Every morning at 7:45am we have a daily stand-up to go through what we accomplished the day before and what we’ll be doing that day. (This is part of the scrum methodology to getting work done. You can get more information on this process here). We made it every morning, even when Britney was in another time zone and it was still basically the middle of the night. This has helped us stay connected and moving forward, even while we are in three different cities, and working at different times. After doing this for just 7 days days, we agreed that we can’t imagine starting the day any other way.
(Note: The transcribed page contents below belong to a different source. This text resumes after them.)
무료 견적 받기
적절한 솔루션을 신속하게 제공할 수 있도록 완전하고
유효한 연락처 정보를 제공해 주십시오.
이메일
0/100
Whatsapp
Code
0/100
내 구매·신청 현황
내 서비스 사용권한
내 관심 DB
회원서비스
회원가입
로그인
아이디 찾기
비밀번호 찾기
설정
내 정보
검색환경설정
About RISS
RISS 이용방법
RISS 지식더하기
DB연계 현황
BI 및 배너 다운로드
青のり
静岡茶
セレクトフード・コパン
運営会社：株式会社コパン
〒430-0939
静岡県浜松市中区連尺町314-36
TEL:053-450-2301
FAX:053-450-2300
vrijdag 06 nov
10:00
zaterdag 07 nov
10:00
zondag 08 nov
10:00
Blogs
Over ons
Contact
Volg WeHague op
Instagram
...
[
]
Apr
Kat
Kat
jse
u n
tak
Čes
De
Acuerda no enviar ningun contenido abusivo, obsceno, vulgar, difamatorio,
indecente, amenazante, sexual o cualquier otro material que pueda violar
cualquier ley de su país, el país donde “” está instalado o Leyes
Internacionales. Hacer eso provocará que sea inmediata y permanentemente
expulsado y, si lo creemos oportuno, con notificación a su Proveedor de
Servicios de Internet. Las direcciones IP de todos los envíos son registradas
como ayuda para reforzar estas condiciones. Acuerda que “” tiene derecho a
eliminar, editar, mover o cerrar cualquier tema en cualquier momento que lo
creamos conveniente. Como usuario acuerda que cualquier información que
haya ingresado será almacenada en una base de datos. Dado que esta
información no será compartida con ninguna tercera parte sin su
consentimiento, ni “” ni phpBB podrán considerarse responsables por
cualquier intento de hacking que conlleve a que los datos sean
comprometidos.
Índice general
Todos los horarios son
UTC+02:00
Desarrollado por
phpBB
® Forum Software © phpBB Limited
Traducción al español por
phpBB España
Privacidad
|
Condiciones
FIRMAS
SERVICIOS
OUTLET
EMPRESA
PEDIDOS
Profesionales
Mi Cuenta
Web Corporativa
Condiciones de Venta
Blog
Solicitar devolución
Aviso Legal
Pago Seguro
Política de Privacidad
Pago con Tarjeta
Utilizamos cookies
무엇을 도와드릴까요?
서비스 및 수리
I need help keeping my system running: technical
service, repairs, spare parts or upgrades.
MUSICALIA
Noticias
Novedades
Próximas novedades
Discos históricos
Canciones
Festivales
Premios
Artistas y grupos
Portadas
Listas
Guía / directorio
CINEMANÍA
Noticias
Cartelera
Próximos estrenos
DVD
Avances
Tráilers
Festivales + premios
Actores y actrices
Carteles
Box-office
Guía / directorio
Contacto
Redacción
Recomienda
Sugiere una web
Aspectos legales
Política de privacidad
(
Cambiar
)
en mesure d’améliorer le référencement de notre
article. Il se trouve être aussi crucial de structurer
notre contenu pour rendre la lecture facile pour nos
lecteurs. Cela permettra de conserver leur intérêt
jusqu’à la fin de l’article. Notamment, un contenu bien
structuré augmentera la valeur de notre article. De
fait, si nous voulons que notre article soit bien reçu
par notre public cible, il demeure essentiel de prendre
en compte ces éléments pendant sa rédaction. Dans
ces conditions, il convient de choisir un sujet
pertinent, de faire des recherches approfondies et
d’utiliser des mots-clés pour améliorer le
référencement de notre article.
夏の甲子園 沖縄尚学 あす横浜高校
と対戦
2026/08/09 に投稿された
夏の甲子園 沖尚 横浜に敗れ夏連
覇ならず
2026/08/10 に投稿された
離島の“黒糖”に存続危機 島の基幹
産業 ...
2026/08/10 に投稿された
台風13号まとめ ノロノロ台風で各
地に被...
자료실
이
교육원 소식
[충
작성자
We work really, really hard.
We put in really long days, and are doing work at night after a dinner break or maybe a quick nap. So we are tired. The countdown in our office is a daily reminder to make the most of our time in this experience. It seems like just yesterday it was at 95.
We research the problem we are trying to solve.
We conducted a lot of interviews this week and we were having trouble figuring out how we could be efficient and also make sure we captured all of the great stories and themes people had shared with us so we could make sense of them. We tried three different ways of doing it before we found our solution, Dedoose, a qualitative analysis application. It was so worth the trial and error, and time spent learning the new system, to get it right.
We connect with girls who have ideas.
We had a visit this week from one of our Girls With Ideas campers! While Abbie interviewed her mom, she showed Allison all animals she could draw. As good as these are, there were some animals she didn’t want to put up there because she didn’t think she could do them very well. It was a both a fun visit, and reinforcement of what we were hearing in our interviews all week.
How do you overcome your fear of failure? We would love any stories, ideas, or resources that you have to share for not only ourselves but also all of our girls.